Über den könnte man sich schon wieder unglaublich aufregen. Über all diese Trottel, die so blöd sind, ausgerechnet auf der Bundesstraße unterwegs zu sein, auf der man selbst gerade steht! Nichts fließt mehr wie es sollte, in Stuttgart an der Mecker.

Sie, liebes Faultier, kennen keinen Stau. Sie sind ein Einzelgänger und hängen im Geäst Ihren Gedanken nach.
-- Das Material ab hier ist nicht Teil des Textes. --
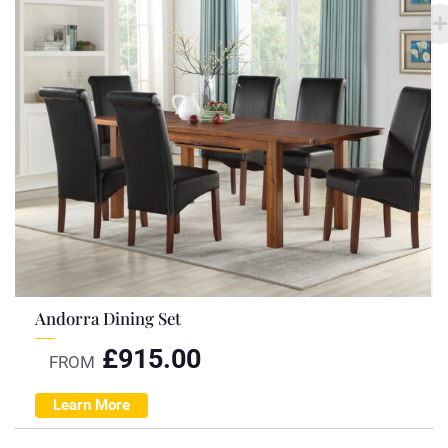
Andorra Dining Set
£
915.00
FROM
Learn More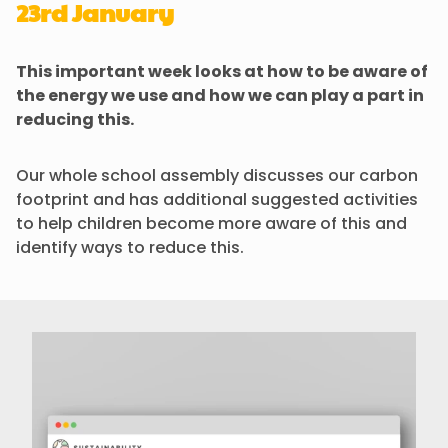
23rd January
This important week looks at how to be aware of
the energy we use and how we can play a part in
reducing this.
Our whole school assembly discusses our carbon
footprint and has additional suggested activities
to help children become more aware of this and
identify ways to reduce this.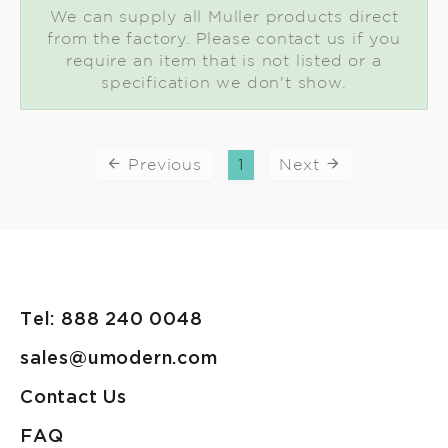
We can supply all Muller products direct
from the factory. Please contact us if you
require an item that is not listed or a
specification we don't show.
Previous
1
Next
Tel: 888 240 0048
sales@umodern.com
Contact Us
FAQ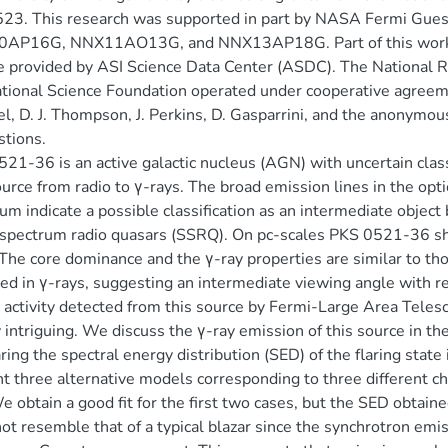
23. This research was supported in part by NASA Fermi Gue
AP16G, NNX11AO13G, and NNX13AP18G. Part of this work is b
e provided by ASI Science Data Center (ASDC). The National Ra
tional Science Foundation operated under cooperative agreeme
el, D. J. Thompson, J. Perkins, D. Gasparrini, and the anonymo
tions.
21-36 is an active galactic nucleus (AGN) with uncertain class
ource from radio to γ-rays. The broad emission lines in the opti
um indicate a possible classification as an intermediate objec
spectrum radio quasars (SSRQ). On pc-scales PKS 0521-36 sho
he core dominance and the γ-ray properties are similar to t
ed in γ-rays, suggesting an intermediate viewing angle with res
g activity detected from this source by Fermi-Large Area Te
y intriguing. We discuss the γ-ray emission of this source in th
ing the spectral energy distribution (SED) of the flaring state
t three alternative models corresponding to three different ch
e obtain a good fit for the first two cases, but the SED obtaine
ot resemble that of a typical blazar since the synchrotron emis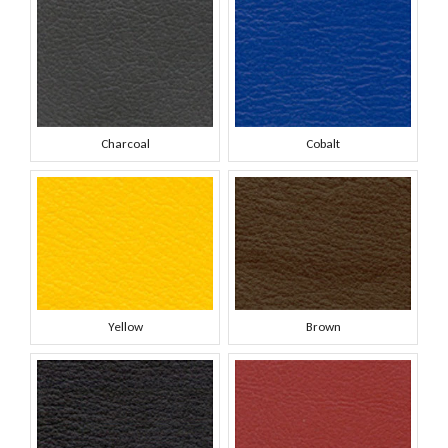
Charcoal
Cobalt
Yellow
Brown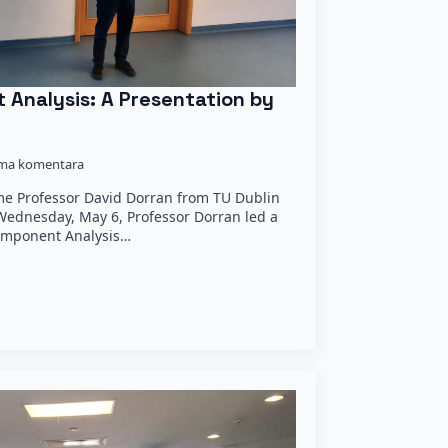
 Analysis: A Presentation by
ma komentara
e Professor David Dorran from TU Dublin
 Wednesday, May 6, Professor Dorran led a
Component Analysis…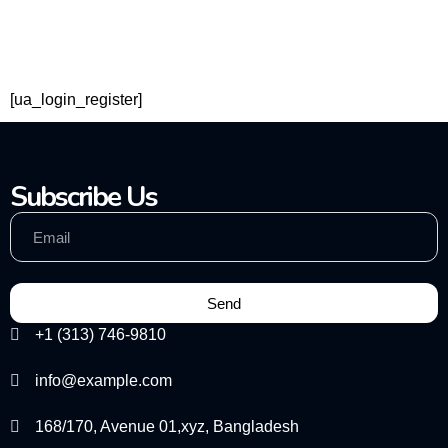
[ua_login_register]
Subscribe Us
Send
+1 (313) 746-9810
info@example.com
168/170, Avenue 01,xyz, Bangladesh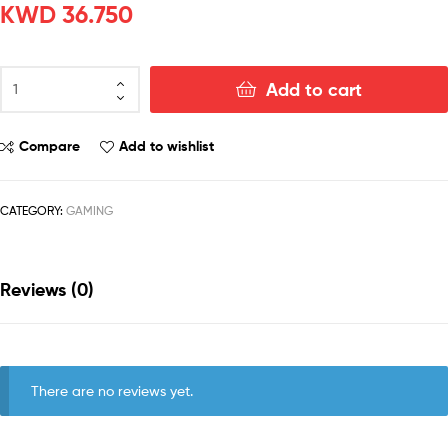
KWD
36.750
Add to cart
Compare
Add to wishlist
CATEGORY:
GAMING
Reviews (0)
There are no reviews yet.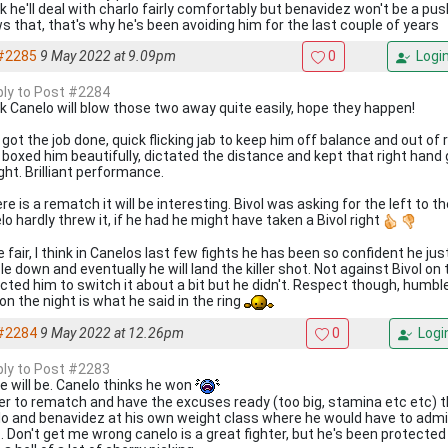
ink he'll deal with charlo fairly comfortably but benavidez won't be a p
s that, that's why he's been avoiding him for the last couple of years
#2285
9 May 2022 at 9.09pm
0
Logi
eply to Post #2284
ink Canelo will blow those two away quite easily, hope they happen!
 got the job done, quick flicking jab to keep him off balance and out of 
, boxed him beautifully, dictated the distance and kept that right hand 
ight. Brilliant performance.
ere is a rematch it will be interesting. Bivol was asking for the left to t
o hardly threw it, if he had he might have taken a Bivol right
 fair, I think in Canelos last few fights he has been so confident he ju
e down and eventually he will land the killer shot. Not against Bivol on t
cted him to switch it about a bit but he didn't. Respect though, humbl
on the night is what he said in the ring
#2284
9 May 2022 at 12.26pm
0
Logi
eply to Post #2283
e will be. Canelo thinks he won
er to rematch and have the excuses ready (too big, stamina etc etc) t
lo and benavidez at his own weight class where he would have to admit
. Don't get me wrong canelo is a great fighter, but he's been protected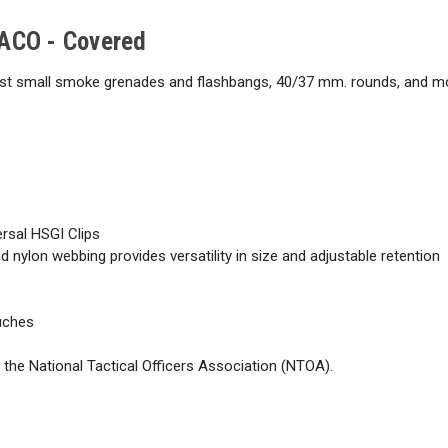
TACO - Covered
t small smoke grenades and flashbangs, 40/37 mm. rounds, and more
ersal HSGI Clips
 nylon webbing provides versatility in size and adjustable retention
ouches
he National Tactical Officers Association (NTOA).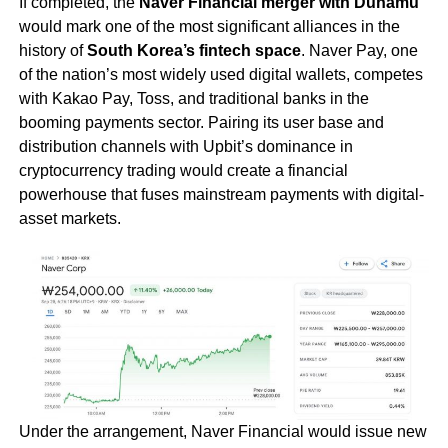
If completed, the
Naver Financial merger with Dunamu
would mark one of the most significant alliances in the
history of
South Korea’s fintech space
. Naver Pay, one
of the nation’s most widely used digital wallets, competes
with Kakao Pay, Toss, and traditional banks in the
booming payments sector. Pairing its user base and
distribution channels with Upbit’s dominance in
cryptocurrency trading would create a financial
powerhouse that fuses mainstream payments with digital-
asset markets.
Under the arrangement, Naver Financial would issue new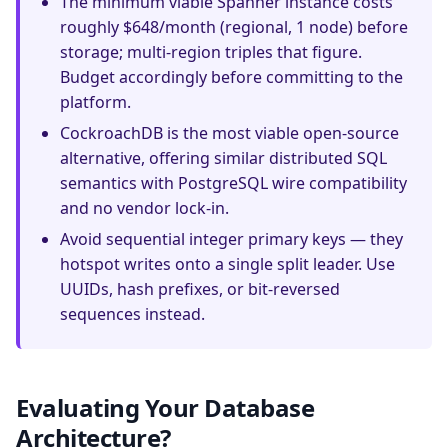
The minimum viable Spanner instance costs
roughly $648/month (regional, 1 node) before
storage; multi-region triples that figure.
Budget accordingly before committing to the
platform.
CockroachDB is the most viable open-source
alternative, offering similar distributed SQL
semantics with PostgreSQL wire compatibility
and no vendor lock-in.
Avoid sequential integer primary keys — they
hotspot writes onto a single split leader. Use
UUIDs, hash prefixes, or bit-reversed
sequences instead.
Evaluating Your Database
Architecture?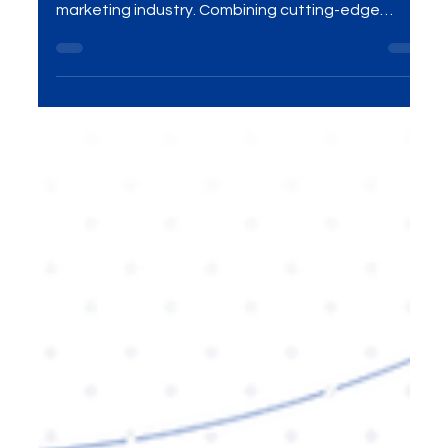
Group’s Growth Agency Model is reshaping the
marketing industry. Combining cutting-edge
digital strategies, data-driven insights, and
personalized solutions, this innovative approach
helps businesses grow sustainably and effectively.
Explore how MME Group is revolutionizing the
marketing world and how you can benefit from
their services to elevate your brand presence.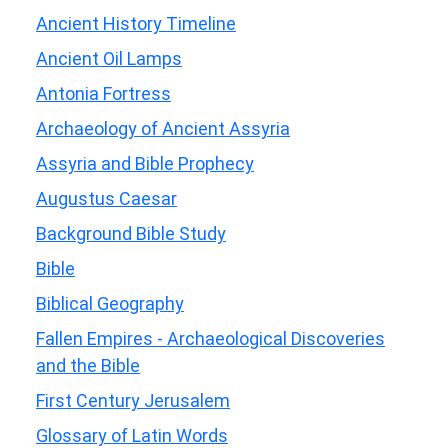
Ancient History Timeline
Ancient Oil Lamps
Antonia Fortress
Archaeology of Ancient Assyria
Assyria and Bible Prophecy
Augustus Caesar
Background Bible Study
Bible
Biblical Geography
Fallen Empires - Archaeological Discoveries
and the Bible
First Century Jerusalem
Glossary of Latin Words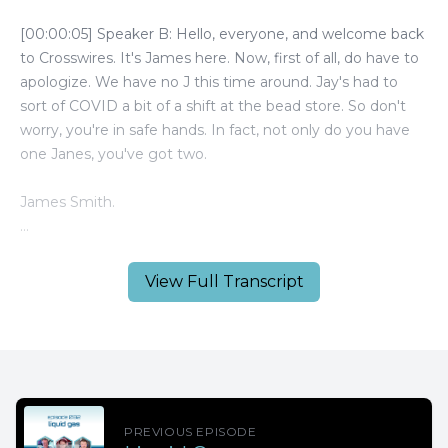
View Full Transcript
PREVIOUS EPISODE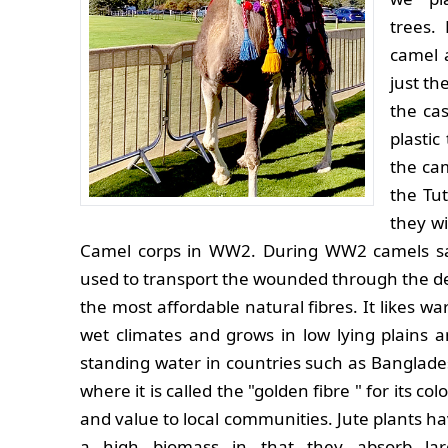
trees.
camel a
just t
the cas
plastic
the ca
the Tu
they wi
Camel corps in WW2. During WW2 camels saw 
used to transport the wounded through the des
the most affordable natural fibres. It likes w
wet climates and grows in low lying plains 
standing water in countries such as Banglad
where it is called the "golden fibre " for its col
and value to local communities. Jute plants h
a high biomass in that they absorb lar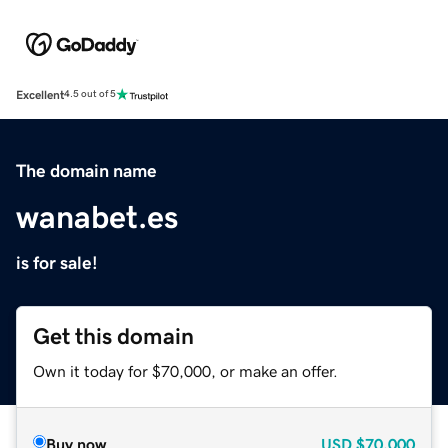
Excellent
4.5 out of 5
The domain name
wanabet.es
is for sale!
Get this domain
Own it today for $70,000, or make an offer.
Buy now
USD
$70,000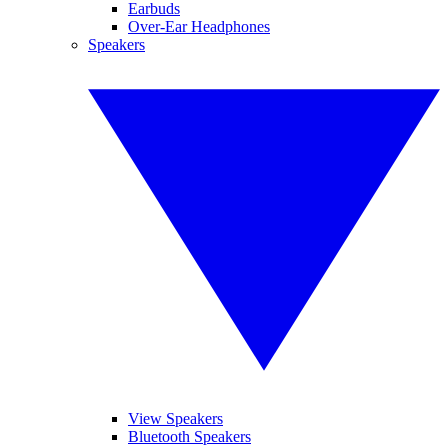
Earbuds
Over-Ear Headphones
Speakers
View Speakers
Bluetooth Speakers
Was Ihnen der Tag so bringt, könnten Sie sich theoretisch an Ihren drei Fingern abzählen - aber selbst das lassen Sie besser bleiben, weil Sie sonst unsanft auf den Boden plotzen.

Pauschalurlaub vom Stress

Ihre Gelassenheit ist vorbildlich, von Ihrer Einstellung können wir alle profitieren. Die hektische Schaffigkeit ist von vorvorgestern, heute darf es im Dschungel des Alltags wieder die Zeitlupe sein. All die Aufregung bringt sowieso nichts, weil die nächsten 30 Fantastilliarden unserer Steuergelder in die Ägäis fließen. Blub, blub, weg sind sie.

Ihnen, liebes Faultier, geht das sonst wo am Pelz vorbei. Sie machen Pauschalurlaub vom Stress. Ein Leben lang.